Since Chinese students are not allowed to speak Chinese at Duke university, please do not use pictures of Chinese students or students from other Asian countries!Then in the future, all foreign students can choose: the university of southern California, MIT.
— Lingzhi8224 (@SCNU_2016) January 27, 2019
My two years at @DukeKunshan@DukeGHI has allowed me to grow exponentially as a global health researcher. Therefore it is extremely disappointing to see my fellow Chinese students at the Duke Master of Biostatistics not being afforded a similar positive learning experience (1/5) https://t.co/4pI6dkcRfL
— Shuai Shao (@shuaisshao) January 27, 2019
Duke University needs to make clear that this is not and will never be university policy. Students are free to speak whatever language they want in their down time. This is discriminatory and utterly shameful. https://t.co/Sf9vNnI33U
— B. Allen-Ebrahimian (@BethanyAllenEbr) January 26, 2019
She is horrible & this is disgraceful. I had Chinese students in my Spanish classes & they were incredibly hardworking. In my new career, the wonderful teachers who shared their culture & medicine with me are extraordinarily hardworking. How sad that at Duke this occurs! #Shame
— Paula Bruno, PhD, LAc (@2HeartsWellness) January 27, 2019
By Saturday evening, Neely was asked to step down, and Mary E. Klotman, Dean of the Duke University School of Medicine, apologized to the offended students.

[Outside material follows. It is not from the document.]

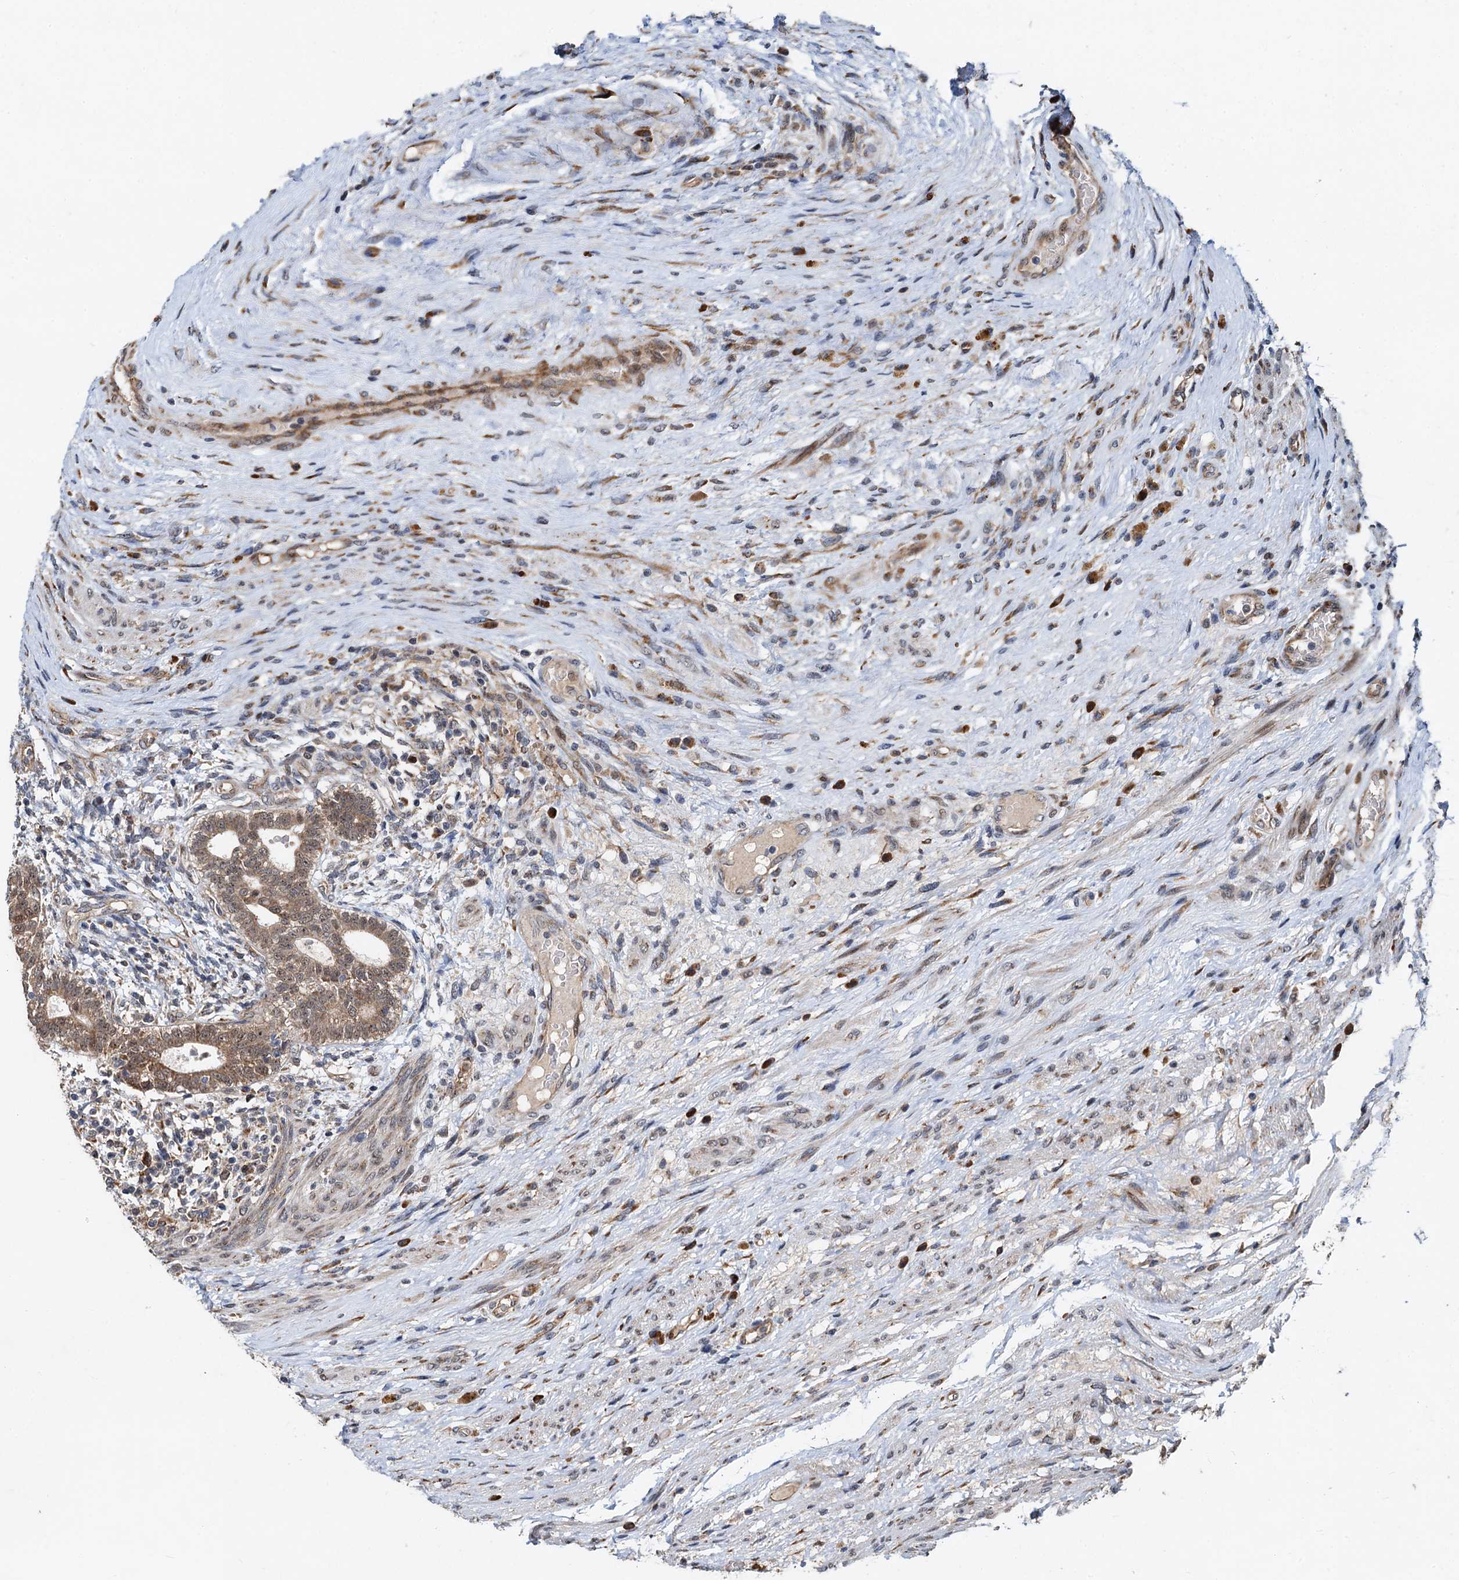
{"staining": {"intensity": "moderate", "quantity": ">75%", "location": "cytoplasmic/membranous,nuclear"}, "tissue": "testis cancer", "cell_type": "Tumor cells", "image_type": "cancer", "snomed": [{"axis": "morphology", "description": "Carcinoma, Embryonal, NOS"}, {"axis": "topography", "description": "Testis"}], "caption": "Immunohistochemistry image of embryonal carcinoma (testis) stained for a protein (brown), which exhibits medium levels of moderate cytoplasmic/membranous and nuclear positivity in approximately >75% of tumor cells.", "gene": "DNAJC21", "patient": {"sex": "male", "age": 26}}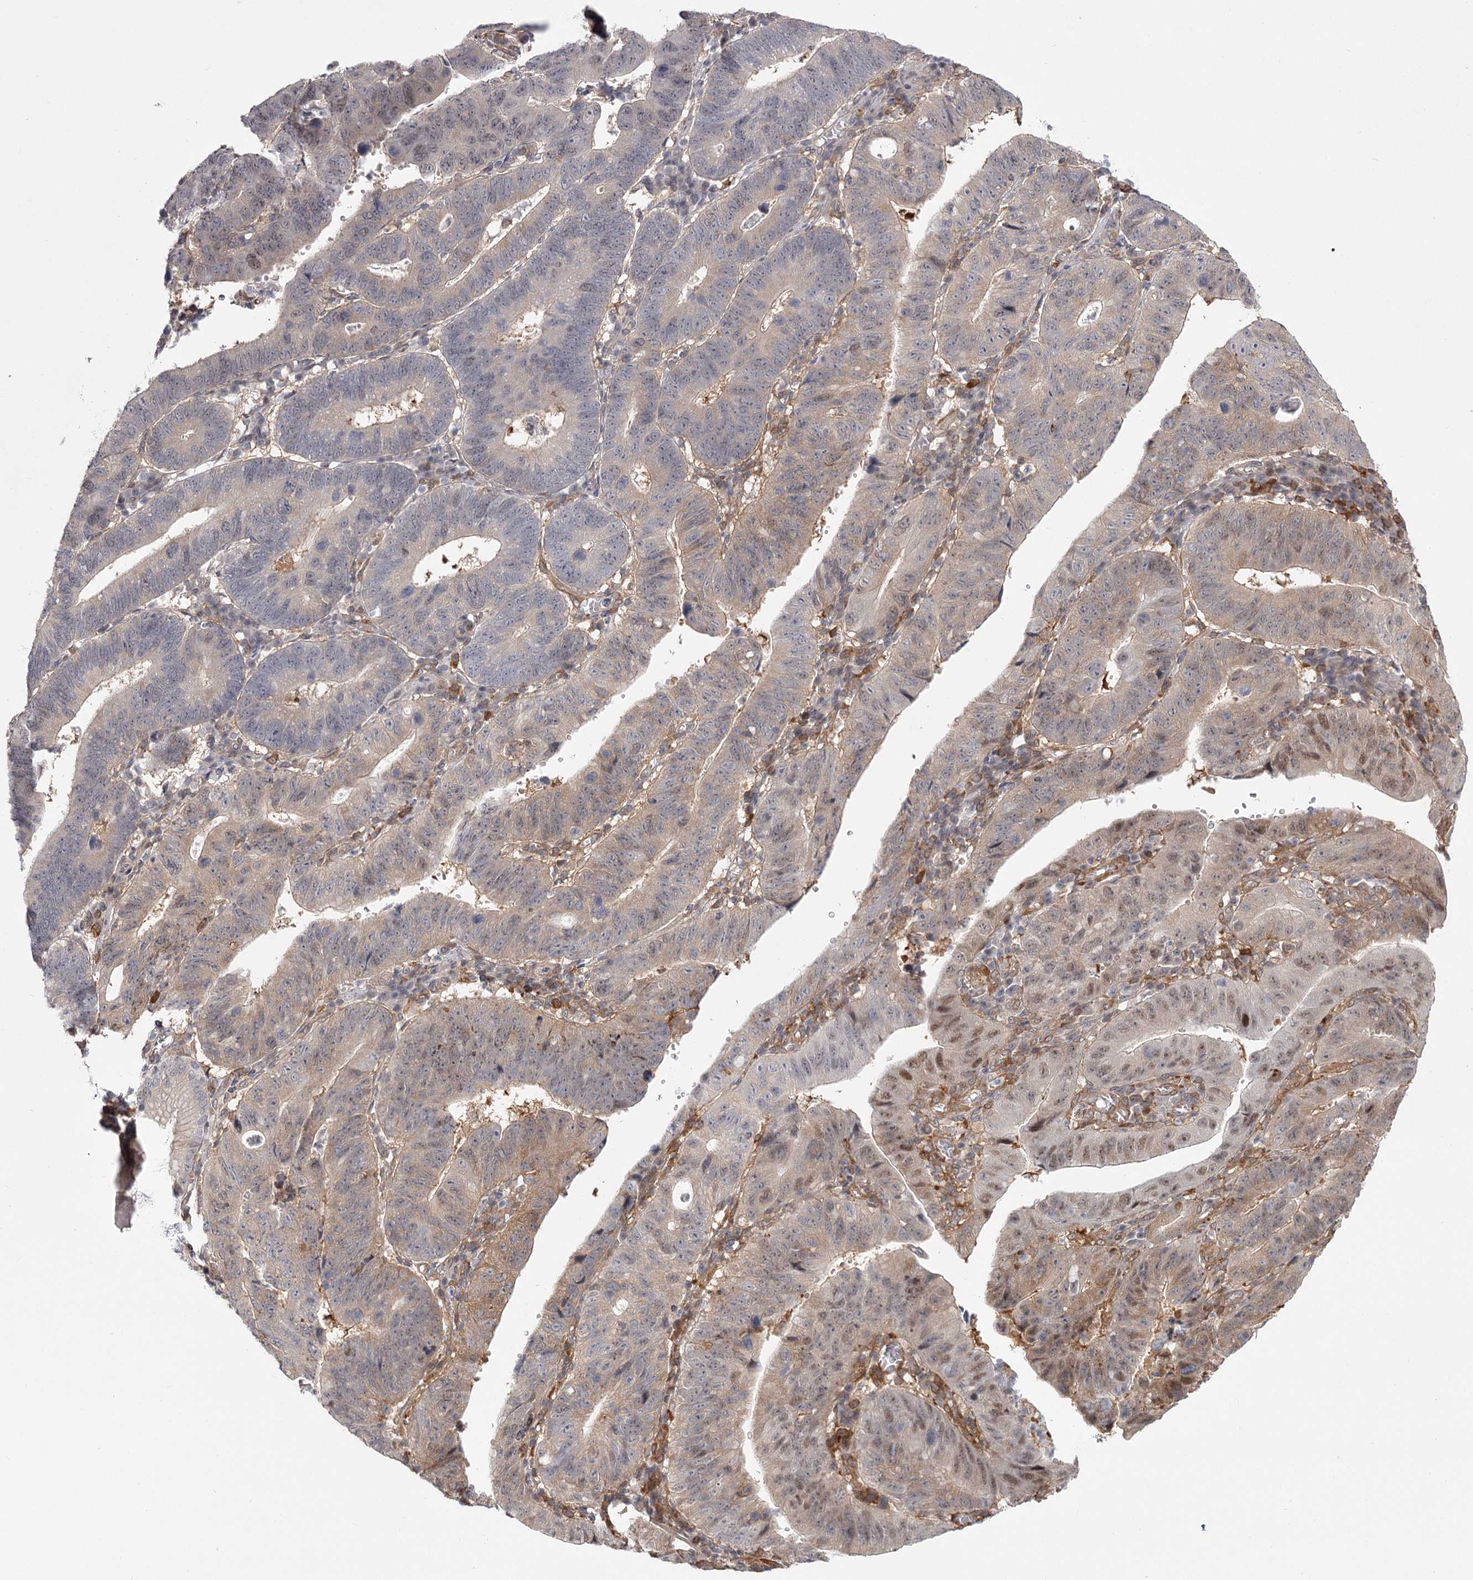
{"staining": {"intensity": "moderate", "quantity": "<25%", "location": "cytoplasmic/membranous,nuclear"}, "tissue": "stomach cancer", "cell_type": "Tumor cells", "image_type": "cancer", "snomed": [{"axis": "morphology", "description": "Adenocarcinoma, NOS"}, {"axis": "topography", "description": "Stomach"}], "caption": "High-magnification brightfield microscopy of adenocarcinoma (stomach) stained with DAB (brown) and counterstained with hematoxylin (blue). tumor cells exhibit moderate cytoplasmic/membranous and nuclear positivity is appreciated in approximately<25% of cells.", "gene": "CCNG2", "patient": {"sex": "male", "age": 59}}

While Neely’s email passed on the concerns of other faculty members, the professor herself issued a similar warning before. In 2018, she told students that while she doesn’t like “being the language police,” students who speak in Chinese might give teaching staff the impression that “you are not trying to improve your English skills and that you are not taking this opportunity seriously.”
Talking loudly in study areas, she also said, “is just plain rude.”
The last time I checked, U.S. doesn’t have an official language.
— Hua Sirui 华思睿 (@siruihua) January 26, 2019
Outrage is common currency on university campuses, but this particular case could hurt Duke financially. Chinese students make up the largest group of international students with 1,324 on campus in 2017, and the university opened a campus in Kunshan, China last fall. As of Sunday, the hashtag ‘Duke University bans speaking Chinese’ was read almost seven million times on Chinese social network Weibo, the South China Morning Post reported.
With international grad students paying $32,000 per semester in tuition and fees alone, the loss of these students would hit Duke’s pockets hard.